Background on Nemmers prizes
The Nemmers prizes are made possible through bequests from the late Erwin Esser Nemmers, a former member of the Northwestern University faculty, and his brother, the late Frederic E. Nemmers, both of Milwaukee. The prizes are awarded every other year.
Erwin Nemmers, who persuaded his brother to join him in making a substantial contribution to Northwestern, served as a member of the faculty of the Kellogg School of Management from 1957 until his retirement in 1986. He and Frederic Nemmers were principals in a Milwaukee-based, family-owned, church music publishing house.
Their gifts, totaling $14 million, were designated by Erwin and Frederic Nemmers for the establishment of four endowed professorships in the Kellogg School of Management and the establishment of the Nemmers prizes.
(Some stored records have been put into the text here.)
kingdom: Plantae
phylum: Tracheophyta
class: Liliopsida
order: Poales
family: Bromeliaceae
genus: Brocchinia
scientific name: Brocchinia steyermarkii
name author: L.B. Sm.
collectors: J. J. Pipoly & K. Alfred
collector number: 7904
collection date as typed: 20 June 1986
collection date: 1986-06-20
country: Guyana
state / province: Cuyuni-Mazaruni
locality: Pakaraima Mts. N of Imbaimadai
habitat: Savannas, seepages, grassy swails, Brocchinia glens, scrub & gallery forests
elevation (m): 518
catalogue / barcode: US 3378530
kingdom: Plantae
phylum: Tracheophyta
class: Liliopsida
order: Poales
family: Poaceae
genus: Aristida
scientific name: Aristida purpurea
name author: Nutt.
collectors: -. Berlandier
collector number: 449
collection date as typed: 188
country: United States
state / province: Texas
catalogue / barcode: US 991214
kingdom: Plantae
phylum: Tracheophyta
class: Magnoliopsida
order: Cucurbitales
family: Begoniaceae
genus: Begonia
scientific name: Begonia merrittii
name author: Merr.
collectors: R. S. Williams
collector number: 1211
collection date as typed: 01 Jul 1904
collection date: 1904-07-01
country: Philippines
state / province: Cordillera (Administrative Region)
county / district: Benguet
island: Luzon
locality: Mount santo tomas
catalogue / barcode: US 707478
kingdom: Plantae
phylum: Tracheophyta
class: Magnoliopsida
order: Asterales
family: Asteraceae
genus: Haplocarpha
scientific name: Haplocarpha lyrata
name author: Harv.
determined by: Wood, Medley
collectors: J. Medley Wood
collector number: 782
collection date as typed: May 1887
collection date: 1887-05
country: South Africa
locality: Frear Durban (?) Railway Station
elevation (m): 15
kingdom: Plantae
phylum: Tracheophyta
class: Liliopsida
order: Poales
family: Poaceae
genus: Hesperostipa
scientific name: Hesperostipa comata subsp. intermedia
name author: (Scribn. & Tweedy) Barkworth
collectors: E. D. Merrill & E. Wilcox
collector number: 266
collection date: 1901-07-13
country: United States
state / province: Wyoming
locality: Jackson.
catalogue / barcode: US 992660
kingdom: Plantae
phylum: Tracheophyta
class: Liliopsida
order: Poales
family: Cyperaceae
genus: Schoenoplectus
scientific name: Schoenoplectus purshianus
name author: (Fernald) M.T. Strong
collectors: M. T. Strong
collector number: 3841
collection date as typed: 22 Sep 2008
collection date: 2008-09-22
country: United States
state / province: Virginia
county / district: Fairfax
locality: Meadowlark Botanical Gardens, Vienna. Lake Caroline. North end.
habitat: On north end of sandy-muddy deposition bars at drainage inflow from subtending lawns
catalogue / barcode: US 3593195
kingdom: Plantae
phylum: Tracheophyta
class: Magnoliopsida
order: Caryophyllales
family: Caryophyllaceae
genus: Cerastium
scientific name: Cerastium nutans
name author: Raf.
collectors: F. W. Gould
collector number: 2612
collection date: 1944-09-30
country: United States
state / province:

Consistent with the terms of the Nemmers’ bequests, the Erwin Plein Nemmers Prize in Economics (named in honor of the Nemmers’ father) and the Frederic Esser Nemmers Prize in Mathematics (named by Erwin in honor of his brother) are designed to recognize “work of lasting significance” in the respective disciplines. Awarded for the first time in 2006, the Michael Ludwig Nemmers Prize in Musical Composition also is awarded every other year, with a value of $100,000.
Previous Nemmers prize recipients in economics are Peter A. Diamond (1994), Thomas J. Sargent (1996), Robert J. Aumann (1998), Daniel L. McFadden (2000), Edward C. Prescott (2002), Ariel Rubinstein (2004), Lars Peter Hansen (2006), Paul R. Milgrom (2008), Elhanan Helpman (2010) and Daron Acemoglu (2012).
Previous Nemmers prize recipients in mathematics are Yuri I. Manin (1994), Joseph B. Keller (1996), John H. Conway (1998), Edward Witten (2000), Yakov G. Sinai (2002), Mikhael Gromov (2004), Robert P. Langlands (2006), Simon Donaldson (2008), Terence Chi-Shen Tao (2010) and Ingrid Daubechies (2012).
Previous Nemmers prize recipients in music are John Adams (2004), Oliver Knussen (2006), Kaija Saariaho (2008), John Luther Adams (2010) and Aaron Jay Kernis (2012).